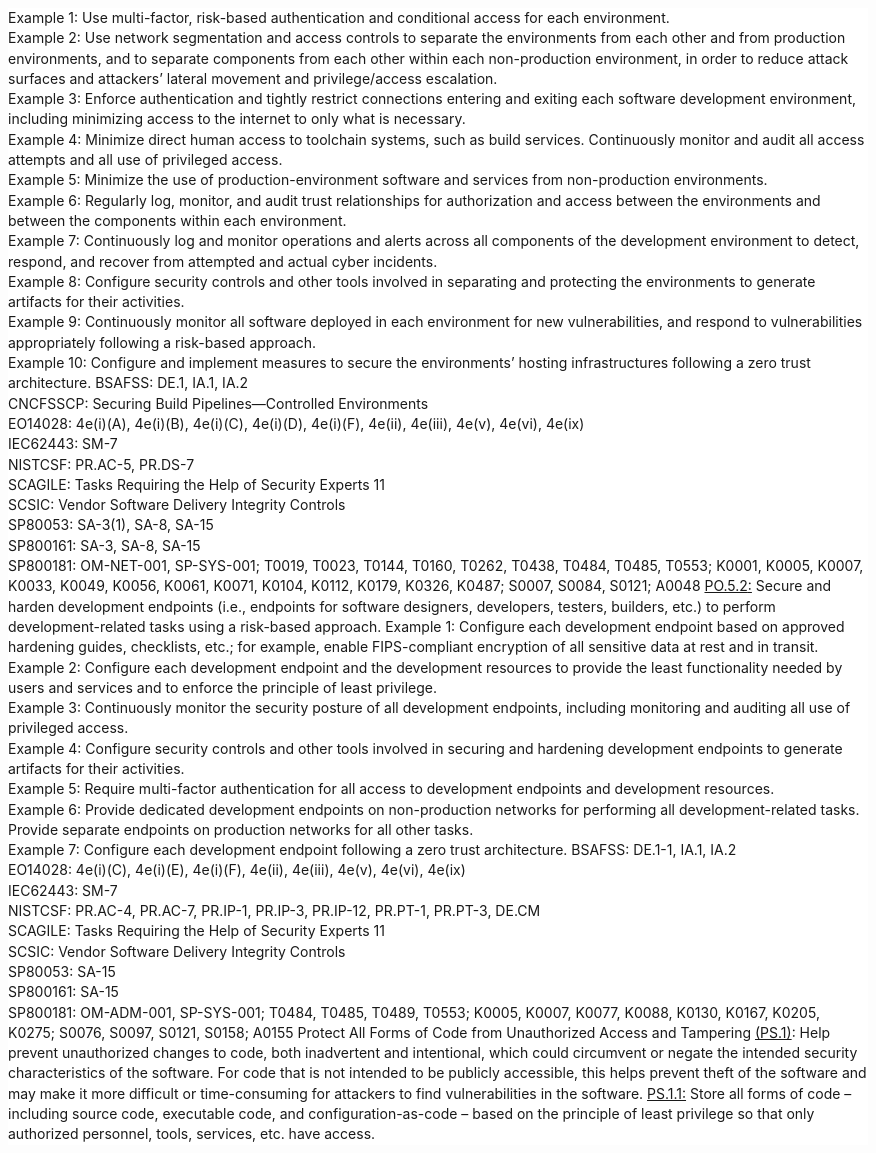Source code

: <td>Example 1: Use multi-factor, risk-based authentication and conditional access for each environment.<br/>Example 2: Use network segmentation and access controls to separate the environments from each other and from production environments, and to separate components from each other within each non-production environment, in order to reduce attack surfaces and attackers’ lateral movement and privilege/access escalation.<br/>Example 3: Enforce authentication and tightly restrict connections entering and exiting each software development environment, including minimizing access to the internet to only what is necessary.<br/>Example 4: Minimize direct human access to toolchain systems, such as build services. Continuously monitor and audit all access attempts and all use of privileged access.<br/>Example 5: Minimize the use of production-environment software and services from non-production environments.<br/>Example 6: Regularly log, monitor, and audit trust relationships for authorization and access between the environments and between the components within each environment.<br/>Example 7: Continuously log and monitor operations and alerts across all components of the development environment to detect, respond, and recover from attempted and actual cyber incidents.<br/>Example 8: Configure security controls and other tools involved in separating and protecting the environments to generate artifacts for their activities.<br/>Example 9: Continuously monitor all software deployed in each environment for new vulnerabilities, and respond to vulnerabilities appropriately following a risk-based approach.<br/>Example 10: Configure and implement measures to secure the environments’ hosting infrastructures following a zero trust architecture.</td>
<td><span>BSAFSS</span><span>: DE.1, IA.1, IA.2<br/></span><span>CNCFSSCP</span><span>: Securing Build Pipelines—Controlled Environments<br/></span><span>EO14028</span><span>: 4e(i)(A), 4e(i)(B), 4e(i)(C), 4e(i)(D), 4e(i)(F), 4e(ii), 4e(iii), 4e(v), 4e(vi), 4e(ix)<br/></span><span>IEC62443</span><span>: SM-7<br/></span><span>NISTCSF</span><span>: PR.AC-5, PR.DS-7<br/></span><span>SCAGILE</span><span>: Tasks Requiring the Help of Security Experts 11<br/></span><span>SCSIC</span><span>: Vendor Software Delivery Integrity Controls<br/></span><span>SP80053</span><span>: SA-3(1), SA-8, SA-15<br/></span><span>SP800161</span><span>: SA-3, SA-8, SA-15<br/></span><span>SP800181</span><span>: OM-NET-001, SP-SYS-001; T0019, T0023, T0144, T0160, T0262, T0438, T0484, T0485, T0553; K0001, K0005, K0007, K0033, K0049, K0056, K0061, K0071, K0104, K0112, K0179, K0326, K0487; S0007, S0084, S0121; A0048</span></td>
</tr>
<tr>
<td><span><a id="PO.5.2" href="#PO.5.2">PO.5.2</span><span>:</a> Secure and harden development endpoints (i.e., endpoints for software designers, developers, testers, builders, etc.) to perform development-related tasks using a risk-based approach.</span></td>
<td>Example 1: Configure each development endpoint based on approved hardening guides, checklists, etc.; for example, enable FIPS-compliant encryption of all sensitive data at rest and in transit.<br/>Example 2: Configure each development endpoint and the development resources to provide the least functionality needed by users and services and to enforce the principle of least privilege.<br/>Example 3: Continuously monitor the security posture of all development endpoints, including monitoring and auditing all use of privileged access.<br/>Example 4: Configure security controls and other tools involved in securing and hardening development endpoints to generate artifacts for their activities.<br/>Example 5: Require multi-factor authentication for all access to development endpoints and development resources.<br/>Example 6: Provide dedicated development endpoints on non-production networks for performing all development-related tasks. Provide separate endpoints on production networks for all other tasks.<br/>Example 7: Configure each development endpoint following a zero trust architecture.</td>
<td><span>BSAFSS</span><span>: DE.1-1, IA.1, IA.2<br/></span><span>EO14028</span><span>: 4e(i)(C), 4e(i)(E), 4e(i)(F), 4e(ii), 4e(iii), 4e(v), 4e(vi), 4e(ix)<br/></span><span>IEC62443</span><span>: SM-7<br/></span><span>NISTCSF</span><span>: PR.AC-4, PR.AC-7, PR.IP-1, PR.IP-3, PR.IP-12, PR.PT-1, PR.PT-3, DE.CM<br/></span><span>SCAGILE</span><span>: Tasks Requiring the Help of Security Experts 11<br/></span><span>SCSIC</span><span>: Vendor Software Delivery Integrity Controls<br/></span><span>SP80053</span><span>: SA-15<br/></span><span>SP800161</span><span>: SA-15<br/></span><span>SP800181</span><span>: OM-ADM-001, SP-SYS-001; T0484, T0485, T0489, T0553; K0005, K0007, K0077, K0088, K0130, K0167, K0205, K0275; S0076, S0097, S0121, S0158; A0155</span></td>
</tr>
<tr>
<td><span>Protect All Forms of Code from Unauthorized Access and Tampering <a id="PS.1" href="#PS.1">(PS.1)</a></span><span>: Help prevent unauthorized changes to code, both inadvertent and intentional, which could circumvent or negate the intended security characteristics of the software. For code that is not intended to be publicly accessible, this helps prevent theft of the software and may make it more difficult or time-consuming for attackers to find vulnerabilities in the software.</span></td>
<td><span><a id="PS.1.1" href="#PS.1.1">PS.1.1</span><span>:</a> Store all forms of code – including source code, executable code, and configuration-as-code – based on the principle of least privilege so that only authorized personnel, tools, services, etc. have access.</span></td>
━━━━━━━━━━
> WORK TASK
Count the lines in the records above that contain the string "intended", and give only the number.

> SOLUTION TO THE EXERCISE
1